Seattle’s Central Library, unlike big downtown libraries in other cities, has been listed as an attraction in Where magazine for years. It has been on Ruth and my list of things to see in the Northwest’s biggest and most vibrant city; but it’s downtown near Pioneer Square in a congested urban area so we haven’t, until it ended up on Atlas Obscura due to its Red Hall. This made it essential for us to check out. When I asked the staff, “Why is it red?”, the response was mystification. No one knew.

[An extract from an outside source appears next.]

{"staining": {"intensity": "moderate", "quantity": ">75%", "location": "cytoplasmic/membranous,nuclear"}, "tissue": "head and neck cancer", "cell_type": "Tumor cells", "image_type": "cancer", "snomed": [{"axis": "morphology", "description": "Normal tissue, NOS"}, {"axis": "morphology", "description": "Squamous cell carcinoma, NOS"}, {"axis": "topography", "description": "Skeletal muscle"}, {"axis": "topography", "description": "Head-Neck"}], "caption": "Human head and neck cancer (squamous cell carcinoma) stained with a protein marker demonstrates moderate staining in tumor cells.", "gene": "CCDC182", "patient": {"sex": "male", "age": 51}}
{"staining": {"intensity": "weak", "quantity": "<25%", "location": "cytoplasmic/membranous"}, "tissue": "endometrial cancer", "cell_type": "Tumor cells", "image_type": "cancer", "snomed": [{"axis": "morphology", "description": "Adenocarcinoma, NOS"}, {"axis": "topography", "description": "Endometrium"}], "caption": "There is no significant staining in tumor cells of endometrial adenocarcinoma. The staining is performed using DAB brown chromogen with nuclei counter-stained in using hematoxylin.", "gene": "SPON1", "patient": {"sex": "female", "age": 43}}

The Central Library on Seattle’s Fourth Avenue is in a stunning building designed by Dutch power architect Rem Koolhaas. Where calls it “one of the most unusual libraries in the world”. It is. Opened in 1994, its 11 levels of glass-enclosed building stacks allow the outside in. It’s full of what Atlas Obscura describes as “unexpected architectural vistas”. This is, without question, a tourist attraction.
Color is definitely part of its appeal. The escalators glow with yellow light, and there’s that red 4th level with meeting rooms. There are public computers throughout, 350 of them, and comfortable seating everywhere that’s especially attractive to Seattle’s many homeless residents, etc.
When Ruth & I asked a staff member what not to miss as we toured the building, he said to pay attention to the many art installations everywhere, so we took the escalator-elevator combo to the 10th level to discover a reading room, the last floor with public access, and the building’s highest viewpoints. Levels 6 through 9 formed what’s called the Books Spiral, which housed most of this library’s non-fiction collection, and every visible work station seemed to be occupied by a seriously studying Seattleite. Level 3 featured an impressive collection of movies, TV shows, and graphic novels. It even had a gift shop. Level 1 had 4th Avenue access, check-out stations, a large auditorium with Microsoft’s name on it, and the Children’s Center. It seemed to be, if the # of people there was any indication, library central. Below it was underground parking.
spl.org provides lots of information about this library’s functions including upcoming programs, classes, and events. This is how a 21st century library should look, even the red floor.